Analysis

The Blame Game [Video]

The Day So Far…

Whether it’s probes into his dealings with Russia, threatening North Korea with fire and fury, or blaming both sides for the deadly violence in Charlottesville, the President of the United States of America is doing a good job at remaining top of Twitter’s trending topics. As such, over the last few months Trump’s disapproval rating has continued to rise but if you were looking purely at the financial markets it would be hard to tell this was the case.

Whether this is complacency or confidence in the underlying economy is hard to tell but it does seem that Trump’s relevance for markets is diminishing. I mention this as there was a school of thought in recent months that with all the distractions the more market sensitive pledges of wide scale fiscal stimulus was at risk of being delayed or even implemented at all. However, what now appears to be the case is that despite the momentary blips of volatility Trump’s unstable manner seems to be priced in to some extent and is now expected by the trading community.

Moving away from Trump and back to financial markets, UK economic data has been back in focus and after yesterday’s slightly weaker CPI reading the latest wage numbers outpaced expectations while unemployment for the second quarter dropped to a 42-year low. As such, GBP/USD has reversed some of the losses seen on Tuesday but has encountered resistance at the daily pivot level in the futures market just above the 1.2900 handle.

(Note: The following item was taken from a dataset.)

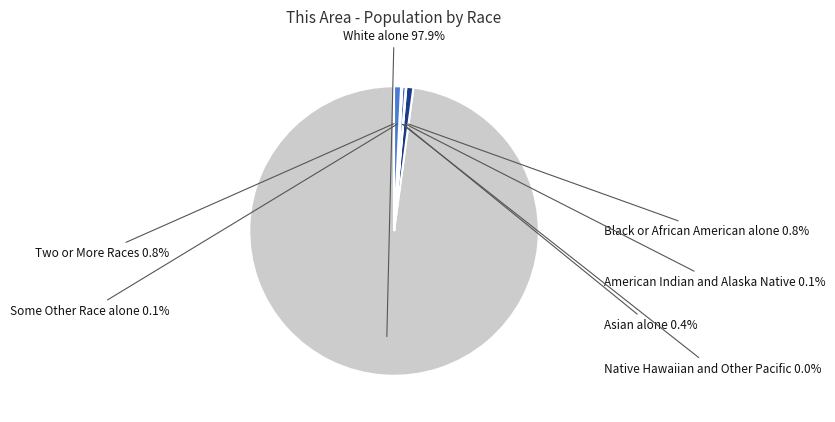

Is there any slice that represents more than half of the pie?

Yes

Elsewhere, EUR/USD has also had a volatile start to the day firstly seeing some weakness on the back of a Reuters source report suggesting Mario Draghi will not deliver a new policy message at the upcoming Jackson Hole conference, putting aside any market concerns that his first appearance at the event in 3-yrs may have been used to deliver a hawkish surprise. However, the currency soon reversed following the latest flash GDP estimate for the EU which confirmed the Euro-area is well on track.

 

The Day Ahead…

Our strategies for this afternoon are a repeat of yesterday in that it is only the S&P that we remain more positive on with short plays prepared for EUR/USD, T-notes and WTI crude. From a calendar perspective the housing data is unlikely to draw much attention but the DoE oil inventory numbers could be interesting. Last night we saw the headline API crude number show a drawdown of 9.2mln (Exp. -472k), the largest draw since September 2016. However, negating some of the bullish interpretation was the Cushing build (+1.7mln vs Exp. +700k) and gasoline number which had its second weekly build in a row (+301k vs Exp. -450k). Although on balance the outlying nature of the headline has seen WTI crude futures drift higher this morning the mixed nature of the overall report, with the release of the US output figure, will further complicate the initial reaction later with the best advice to await clarification on the full report rather than jumping in aggressively when the numbers hit at 3.30pm this afternoon.

Finally, the FOMC minutes of the July meeting are due at 7pm with economists at Deutsche Bank expecting the committee to remain on course to announce the commencement of its balance sheet unwind at the September meeting with a lively debate likely to have taken place on the outlook for inflation.